> Directions
The answer should be a single number: how many lines in the material contain "holes".

> Data supplied
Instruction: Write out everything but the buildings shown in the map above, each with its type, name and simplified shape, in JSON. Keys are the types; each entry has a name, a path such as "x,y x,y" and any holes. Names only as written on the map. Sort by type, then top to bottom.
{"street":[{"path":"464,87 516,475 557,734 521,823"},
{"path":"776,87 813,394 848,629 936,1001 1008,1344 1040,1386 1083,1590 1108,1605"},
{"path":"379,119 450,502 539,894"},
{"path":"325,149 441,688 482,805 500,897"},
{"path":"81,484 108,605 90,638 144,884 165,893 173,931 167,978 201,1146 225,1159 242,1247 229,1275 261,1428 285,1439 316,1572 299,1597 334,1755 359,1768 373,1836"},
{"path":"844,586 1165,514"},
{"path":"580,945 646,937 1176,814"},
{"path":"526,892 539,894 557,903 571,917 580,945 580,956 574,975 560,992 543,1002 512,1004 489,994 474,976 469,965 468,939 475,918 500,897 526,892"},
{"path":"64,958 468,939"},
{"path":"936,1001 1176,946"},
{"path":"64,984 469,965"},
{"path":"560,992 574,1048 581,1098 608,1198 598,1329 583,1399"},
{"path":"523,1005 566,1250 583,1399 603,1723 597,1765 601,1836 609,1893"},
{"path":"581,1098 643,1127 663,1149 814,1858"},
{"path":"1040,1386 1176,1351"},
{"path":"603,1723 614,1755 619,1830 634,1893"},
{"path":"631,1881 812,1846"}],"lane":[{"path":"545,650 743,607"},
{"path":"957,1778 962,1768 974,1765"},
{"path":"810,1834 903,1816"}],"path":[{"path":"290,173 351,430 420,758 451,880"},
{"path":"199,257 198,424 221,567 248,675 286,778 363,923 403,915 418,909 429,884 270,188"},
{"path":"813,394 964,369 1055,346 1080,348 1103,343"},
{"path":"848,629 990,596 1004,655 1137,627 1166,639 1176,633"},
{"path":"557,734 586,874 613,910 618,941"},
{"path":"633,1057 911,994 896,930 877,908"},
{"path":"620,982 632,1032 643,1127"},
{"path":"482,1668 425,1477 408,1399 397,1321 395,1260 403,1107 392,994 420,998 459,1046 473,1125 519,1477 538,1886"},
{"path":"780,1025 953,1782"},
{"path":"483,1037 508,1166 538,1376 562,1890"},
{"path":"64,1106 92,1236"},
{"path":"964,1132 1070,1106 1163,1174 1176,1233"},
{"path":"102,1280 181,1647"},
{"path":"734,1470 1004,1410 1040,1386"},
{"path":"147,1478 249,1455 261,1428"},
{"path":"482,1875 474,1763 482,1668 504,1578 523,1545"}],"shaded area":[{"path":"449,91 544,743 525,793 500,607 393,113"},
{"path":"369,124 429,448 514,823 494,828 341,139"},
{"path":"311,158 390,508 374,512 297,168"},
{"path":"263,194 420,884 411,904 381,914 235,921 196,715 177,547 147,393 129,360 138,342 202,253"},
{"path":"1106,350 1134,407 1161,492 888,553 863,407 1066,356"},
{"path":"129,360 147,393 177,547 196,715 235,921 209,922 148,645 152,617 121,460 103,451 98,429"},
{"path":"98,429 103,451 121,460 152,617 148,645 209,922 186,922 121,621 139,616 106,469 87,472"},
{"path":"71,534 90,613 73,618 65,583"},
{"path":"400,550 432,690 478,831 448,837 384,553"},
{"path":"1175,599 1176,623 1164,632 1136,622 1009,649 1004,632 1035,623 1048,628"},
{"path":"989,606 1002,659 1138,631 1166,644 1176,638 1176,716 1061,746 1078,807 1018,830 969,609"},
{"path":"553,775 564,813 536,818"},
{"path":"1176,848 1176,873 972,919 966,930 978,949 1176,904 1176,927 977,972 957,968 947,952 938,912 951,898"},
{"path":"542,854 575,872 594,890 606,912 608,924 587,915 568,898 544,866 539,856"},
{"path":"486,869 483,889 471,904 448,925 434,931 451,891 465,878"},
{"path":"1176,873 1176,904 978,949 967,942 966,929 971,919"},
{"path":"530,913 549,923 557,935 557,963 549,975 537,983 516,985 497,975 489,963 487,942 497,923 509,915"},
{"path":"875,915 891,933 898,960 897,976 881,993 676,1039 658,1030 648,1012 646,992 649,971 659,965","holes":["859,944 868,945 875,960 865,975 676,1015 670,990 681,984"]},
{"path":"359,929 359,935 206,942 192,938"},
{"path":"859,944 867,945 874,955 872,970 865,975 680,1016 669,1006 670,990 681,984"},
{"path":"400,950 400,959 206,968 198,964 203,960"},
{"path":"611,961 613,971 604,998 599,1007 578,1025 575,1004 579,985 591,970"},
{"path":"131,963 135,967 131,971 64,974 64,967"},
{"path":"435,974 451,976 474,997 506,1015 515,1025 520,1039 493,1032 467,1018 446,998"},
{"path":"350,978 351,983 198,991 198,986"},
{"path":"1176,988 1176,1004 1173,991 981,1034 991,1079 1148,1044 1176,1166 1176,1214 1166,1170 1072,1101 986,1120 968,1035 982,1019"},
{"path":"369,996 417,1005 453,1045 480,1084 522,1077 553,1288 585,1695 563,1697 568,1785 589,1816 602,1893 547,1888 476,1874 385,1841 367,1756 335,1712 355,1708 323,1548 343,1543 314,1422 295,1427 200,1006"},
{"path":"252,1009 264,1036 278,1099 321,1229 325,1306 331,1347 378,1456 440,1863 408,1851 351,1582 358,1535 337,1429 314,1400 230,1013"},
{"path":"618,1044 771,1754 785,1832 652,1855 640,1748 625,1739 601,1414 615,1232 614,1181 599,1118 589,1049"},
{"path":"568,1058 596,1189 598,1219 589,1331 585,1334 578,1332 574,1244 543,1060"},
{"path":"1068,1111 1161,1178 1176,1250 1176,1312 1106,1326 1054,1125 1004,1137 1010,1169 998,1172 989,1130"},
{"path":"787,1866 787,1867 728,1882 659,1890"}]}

> Written answer
2